WORK TO BE COMPLETED: Format the data from the line with "Rendered at 2400 by 1350 pixels." up to and including the line with "text_box 'sorted' recursively" as a two-column CSV with the headers input and output. Give each entry its own row, put each field in quotes, and replace line breaks with spaces.

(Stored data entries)
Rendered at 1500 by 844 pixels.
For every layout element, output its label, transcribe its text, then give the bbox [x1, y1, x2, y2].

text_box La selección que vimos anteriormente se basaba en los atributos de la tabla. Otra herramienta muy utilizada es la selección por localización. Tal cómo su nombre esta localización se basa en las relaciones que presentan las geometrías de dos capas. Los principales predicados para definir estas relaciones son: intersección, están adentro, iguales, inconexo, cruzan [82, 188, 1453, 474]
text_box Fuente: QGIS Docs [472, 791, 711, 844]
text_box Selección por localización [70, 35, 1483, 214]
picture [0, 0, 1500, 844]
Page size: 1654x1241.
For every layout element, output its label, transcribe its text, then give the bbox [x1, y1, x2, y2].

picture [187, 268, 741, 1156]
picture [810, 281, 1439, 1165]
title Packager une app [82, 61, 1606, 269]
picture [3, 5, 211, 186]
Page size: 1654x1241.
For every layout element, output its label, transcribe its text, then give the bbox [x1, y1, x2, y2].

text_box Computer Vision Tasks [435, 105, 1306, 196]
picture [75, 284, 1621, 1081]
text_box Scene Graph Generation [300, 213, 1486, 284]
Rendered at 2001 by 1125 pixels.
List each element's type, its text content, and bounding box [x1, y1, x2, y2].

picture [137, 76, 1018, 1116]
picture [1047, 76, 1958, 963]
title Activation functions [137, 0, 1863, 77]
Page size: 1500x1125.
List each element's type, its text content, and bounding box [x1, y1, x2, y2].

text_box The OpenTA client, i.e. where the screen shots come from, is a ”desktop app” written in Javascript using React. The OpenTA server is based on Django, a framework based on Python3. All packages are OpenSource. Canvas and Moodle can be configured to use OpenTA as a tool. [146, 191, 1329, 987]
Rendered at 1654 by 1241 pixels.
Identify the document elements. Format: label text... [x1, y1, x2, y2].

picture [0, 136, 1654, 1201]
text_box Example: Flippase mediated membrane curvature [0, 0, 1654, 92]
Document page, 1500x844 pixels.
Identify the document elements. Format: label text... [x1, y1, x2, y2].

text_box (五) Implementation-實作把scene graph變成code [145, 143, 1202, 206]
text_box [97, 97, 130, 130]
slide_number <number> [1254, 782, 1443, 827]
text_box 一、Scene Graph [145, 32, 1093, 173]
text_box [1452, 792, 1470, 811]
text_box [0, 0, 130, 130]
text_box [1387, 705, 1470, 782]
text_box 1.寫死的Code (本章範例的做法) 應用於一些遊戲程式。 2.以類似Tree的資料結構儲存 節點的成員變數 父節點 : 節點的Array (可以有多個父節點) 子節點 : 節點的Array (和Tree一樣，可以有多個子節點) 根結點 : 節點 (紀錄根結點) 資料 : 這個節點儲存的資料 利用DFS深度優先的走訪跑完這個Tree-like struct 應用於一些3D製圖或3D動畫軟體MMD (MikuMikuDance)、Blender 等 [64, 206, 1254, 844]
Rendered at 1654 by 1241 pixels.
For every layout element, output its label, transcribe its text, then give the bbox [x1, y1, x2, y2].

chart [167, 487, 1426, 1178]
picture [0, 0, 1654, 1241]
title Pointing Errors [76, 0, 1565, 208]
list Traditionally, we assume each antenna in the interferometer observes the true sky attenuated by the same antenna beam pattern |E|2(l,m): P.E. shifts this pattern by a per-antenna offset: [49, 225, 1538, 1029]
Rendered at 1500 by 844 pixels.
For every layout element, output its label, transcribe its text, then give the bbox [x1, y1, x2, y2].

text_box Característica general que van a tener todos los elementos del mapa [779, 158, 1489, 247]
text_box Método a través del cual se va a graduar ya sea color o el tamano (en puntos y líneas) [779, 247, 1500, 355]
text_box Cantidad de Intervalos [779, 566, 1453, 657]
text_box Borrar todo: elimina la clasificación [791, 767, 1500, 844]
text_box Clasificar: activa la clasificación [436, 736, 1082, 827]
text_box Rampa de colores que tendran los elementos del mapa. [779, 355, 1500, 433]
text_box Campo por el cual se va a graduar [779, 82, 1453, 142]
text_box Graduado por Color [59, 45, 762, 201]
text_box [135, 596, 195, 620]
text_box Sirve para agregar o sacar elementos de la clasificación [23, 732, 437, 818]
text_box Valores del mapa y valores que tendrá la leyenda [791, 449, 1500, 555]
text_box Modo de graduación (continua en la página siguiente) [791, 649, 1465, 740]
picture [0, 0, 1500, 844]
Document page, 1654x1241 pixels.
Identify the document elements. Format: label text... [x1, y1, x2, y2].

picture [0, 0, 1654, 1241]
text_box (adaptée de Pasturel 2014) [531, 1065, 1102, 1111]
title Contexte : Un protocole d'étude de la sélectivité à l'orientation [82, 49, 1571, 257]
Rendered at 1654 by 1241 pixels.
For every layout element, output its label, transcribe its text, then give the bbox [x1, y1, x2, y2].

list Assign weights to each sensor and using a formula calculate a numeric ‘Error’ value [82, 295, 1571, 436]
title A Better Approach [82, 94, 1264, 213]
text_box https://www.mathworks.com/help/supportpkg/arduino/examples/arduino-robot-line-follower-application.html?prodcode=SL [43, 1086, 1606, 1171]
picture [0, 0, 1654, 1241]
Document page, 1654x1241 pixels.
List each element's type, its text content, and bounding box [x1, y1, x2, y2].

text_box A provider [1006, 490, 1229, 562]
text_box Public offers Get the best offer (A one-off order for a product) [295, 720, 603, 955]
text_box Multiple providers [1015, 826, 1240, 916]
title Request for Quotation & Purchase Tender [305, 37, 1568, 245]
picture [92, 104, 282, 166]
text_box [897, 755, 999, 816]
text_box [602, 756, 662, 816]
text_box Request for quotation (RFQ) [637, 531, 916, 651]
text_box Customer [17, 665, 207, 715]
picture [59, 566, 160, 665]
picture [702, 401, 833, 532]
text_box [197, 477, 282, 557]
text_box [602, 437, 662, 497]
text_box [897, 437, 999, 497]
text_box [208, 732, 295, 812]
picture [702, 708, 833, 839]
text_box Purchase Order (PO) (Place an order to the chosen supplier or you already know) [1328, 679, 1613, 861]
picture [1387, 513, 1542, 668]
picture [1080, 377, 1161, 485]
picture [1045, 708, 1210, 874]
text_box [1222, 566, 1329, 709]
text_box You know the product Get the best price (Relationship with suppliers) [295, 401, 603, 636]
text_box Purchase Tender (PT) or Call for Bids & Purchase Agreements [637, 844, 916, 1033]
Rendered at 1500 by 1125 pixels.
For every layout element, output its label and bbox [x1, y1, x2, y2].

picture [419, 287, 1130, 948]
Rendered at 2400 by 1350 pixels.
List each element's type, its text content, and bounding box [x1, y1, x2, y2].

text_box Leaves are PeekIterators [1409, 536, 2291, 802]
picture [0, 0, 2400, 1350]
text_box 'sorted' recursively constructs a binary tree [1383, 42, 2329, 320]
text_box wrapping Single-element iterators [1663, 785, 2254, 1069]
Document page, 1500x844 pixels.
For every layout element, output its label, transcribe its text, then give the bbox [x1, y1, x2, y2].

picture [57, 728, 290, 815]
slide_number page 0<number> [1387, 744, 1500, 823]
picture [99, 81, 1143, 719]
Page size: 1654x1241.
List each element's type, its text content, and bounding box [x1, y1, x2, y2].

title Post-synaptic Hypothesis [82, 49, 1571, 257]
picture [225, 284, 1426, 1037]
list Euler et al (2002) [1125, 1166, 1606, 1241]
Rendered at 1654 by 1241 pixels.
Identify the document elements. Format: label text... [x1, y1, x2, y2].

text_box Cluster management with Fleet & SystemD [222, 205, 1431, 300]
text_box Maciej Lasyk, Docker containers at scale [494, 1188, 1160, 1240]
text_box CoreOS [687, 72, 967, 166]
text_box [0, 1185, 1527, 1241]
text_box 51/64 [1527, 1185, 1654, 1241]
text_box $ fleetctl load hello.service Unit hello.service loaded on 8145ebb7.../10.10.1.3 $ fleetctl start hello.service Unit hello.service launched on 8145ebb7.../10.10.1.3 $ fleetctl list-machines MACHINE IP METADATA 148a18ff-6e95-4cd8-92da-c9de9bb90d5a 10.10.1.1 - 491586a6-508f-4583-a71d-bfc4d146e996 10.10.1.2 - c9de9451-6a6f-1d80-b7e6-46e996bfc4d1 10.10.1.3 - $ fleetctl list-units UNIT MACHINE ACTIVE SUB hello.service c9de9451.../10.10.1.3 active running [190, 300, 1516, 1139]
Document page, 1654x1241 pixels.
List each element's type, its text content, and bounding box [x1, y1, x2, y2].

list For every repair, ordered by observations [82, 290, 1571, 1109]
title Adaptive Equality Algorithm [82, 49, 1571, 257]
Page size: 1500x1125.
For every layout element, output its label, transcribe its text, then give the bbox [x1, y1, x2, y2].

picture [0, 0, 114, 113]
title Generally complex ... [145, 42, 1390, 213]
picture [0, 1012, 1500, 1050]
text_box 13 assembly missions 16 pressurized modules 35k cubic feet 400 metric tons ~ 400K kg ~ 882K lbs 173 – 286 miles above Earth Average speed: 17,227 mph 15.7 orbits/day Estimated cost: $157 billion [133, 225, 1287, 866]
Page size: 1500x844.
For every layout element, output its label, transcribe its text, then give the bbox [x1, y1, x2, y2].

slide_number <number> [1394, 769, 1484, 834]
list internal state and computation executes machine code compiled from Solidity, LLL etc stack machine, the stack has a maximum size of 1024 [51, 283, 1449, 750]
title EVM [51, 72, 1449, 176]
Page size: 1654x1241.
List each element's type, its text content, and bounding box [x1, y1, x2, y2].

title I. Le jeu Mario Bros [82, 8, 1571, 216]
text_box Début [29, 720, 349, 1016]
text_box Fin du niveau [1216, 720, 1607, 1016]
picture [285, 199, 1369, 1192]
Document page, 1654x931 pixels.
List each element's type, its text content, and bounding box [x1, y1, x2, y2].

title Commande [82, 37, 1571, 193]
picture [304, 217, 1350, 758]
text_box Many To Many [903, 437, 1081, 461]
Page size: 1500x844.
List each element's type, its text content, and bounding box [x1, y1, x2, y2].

WRITTEN SOLUTION:
input,output
"Rendered at 2400 by 1350 pixels. List each element's type, its text content, and bounding box [x1, y1, x2, y2].","text_box Leaves are PeekIterators [1409, 536, 2291, 802] picture [0, 0, 2400, 1350] text_box 'sorted' recursively constructs a binary tree [1383, 42, 2329, 320]"